Ledger Inquirer

Whitewater on Weracoba Creek?

Weracoba Creek
Weracoba Creek Courtesy photo

Whitewater isn’t always a good thing.

For example, a Concerned Reader named Ted called to complain that someone had recently done something to Weracoba Creek as it meanders alongside Cherokee Avenue near the Country Club of Columbus.

Ted likes to feed the small fish that inhabit the creek from his yard, which overlooks the creek. But recently, he noticed the water was milky white instead of its usual clear state. And he noticed his fish were nowhere to be seen. He called the city and they tested the water and said there was nothing toxic, and suspected that some n’er-do-well house painter had dumped some excess white latex paint either in the creek or down a nearby storm drain, which of course drains directly into the creek.

Ted said this wasn’t the first time it’s happened, and he suspects it won’t be the last.

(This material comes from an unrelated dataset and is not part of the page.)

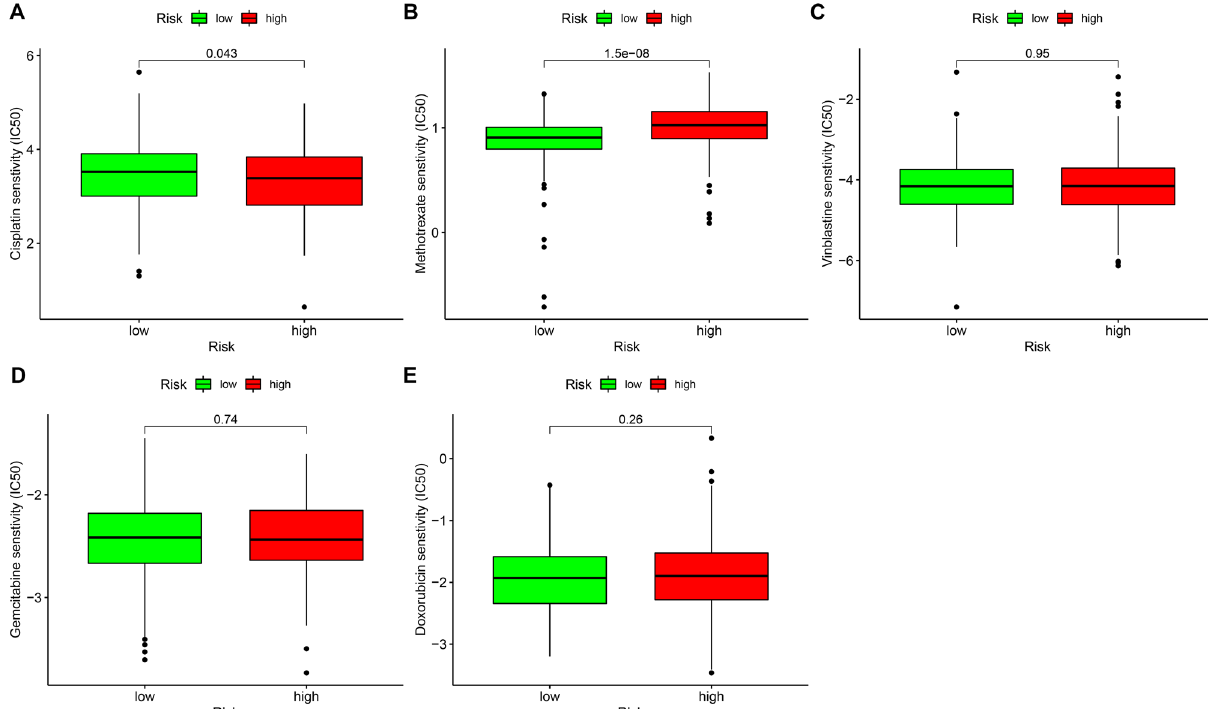
Figure 8. Correlations between risk model and the sensitivity to chemotherapy drugs in bladder cancer. Comparing the IC50 values of ( A ) cisplatin; ( B ) methotrexate; ( C ) vinblastine; ( D ) gemcitabine and ( E ) doxorubicin in high and low bladder cancer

With the recent rains we’ve had, the creek is back to its clear condition and the paint, if that’s what it was, must be around Eufaula by now. But Ted says his fish haven’t returned to their swimming grounds.

“They’re gone,” Ted said.

I called Michael Burgess, who is the stormwater programs manager for the city’s Engineering Department. He confirmed that it probably was paint that someone had (illegally) dumped, and it wasn’t the first time.

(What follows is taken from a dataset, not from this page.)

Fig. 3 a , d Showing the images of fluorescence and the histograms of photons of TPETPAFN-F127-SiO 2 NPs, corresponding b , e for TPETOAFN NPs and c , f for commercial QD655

Burgess said a woman in the neighborhood was having her house painted when her dog knocked over a five-gallon bucket of white paint and she, thinking she was doing the right thing, hosed it all down a drain in her yard.

“It didn’t turn the creek milky white,” Burgess. “It was solid white.”

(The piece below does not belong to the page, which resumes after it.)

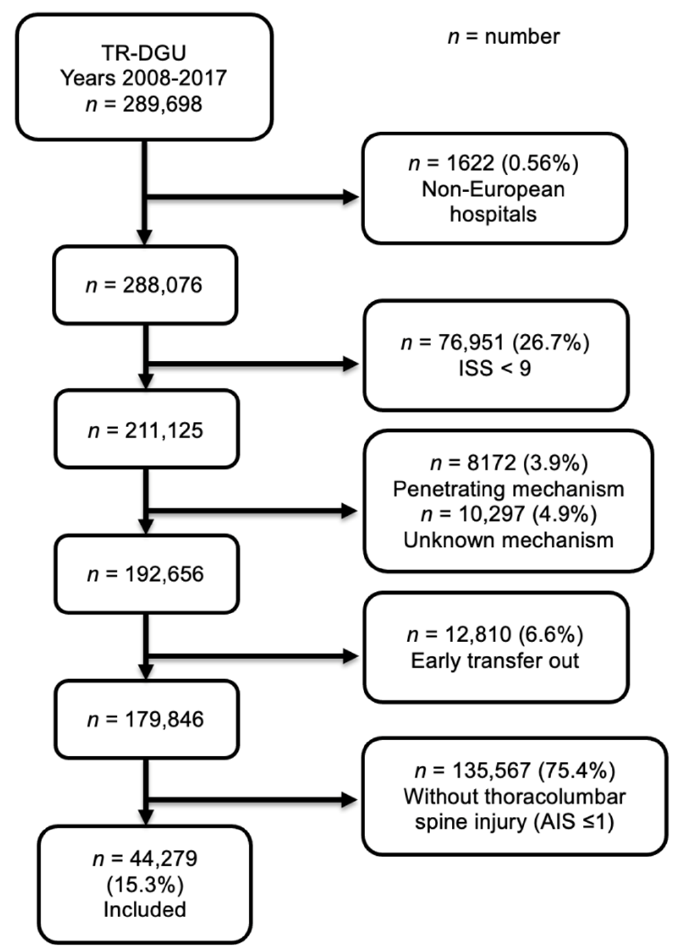
Figure 1. Patient inclusion flowchart.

Apparently she thought she was doing the right thing, Burgess said. “She was mortified when she realized what she had done.”

She had thought that the drain would flow into the sanitary sewer line and on to the water treatment plant before being released back into the river.

What she had done, again, was illegal, but first offenders usually get off with a warning, Burgess said. But repeat offenders can be issued a summons to appear in Environmental Court, which is held periodically in Recorder’s Court. There, they can be fined up to $1,000 a day for repeated offenses.

Burgess urges anyone who sees such pollution in the creek to call the city’s 311 Citizen Services Center, which will report it to him.

Now, common sense should tell you not to dump stuff like paint down a storm drain, but such sense just isn’t as common as it once was. But to make it even clearer, the city has affixed small blue sign-plates to storm drains all over the city. They state very clearly, “No Dumping. Drains to creek.” And it has an image of one of Ted’s fish leaping from the water. The blue water. Not whitewater.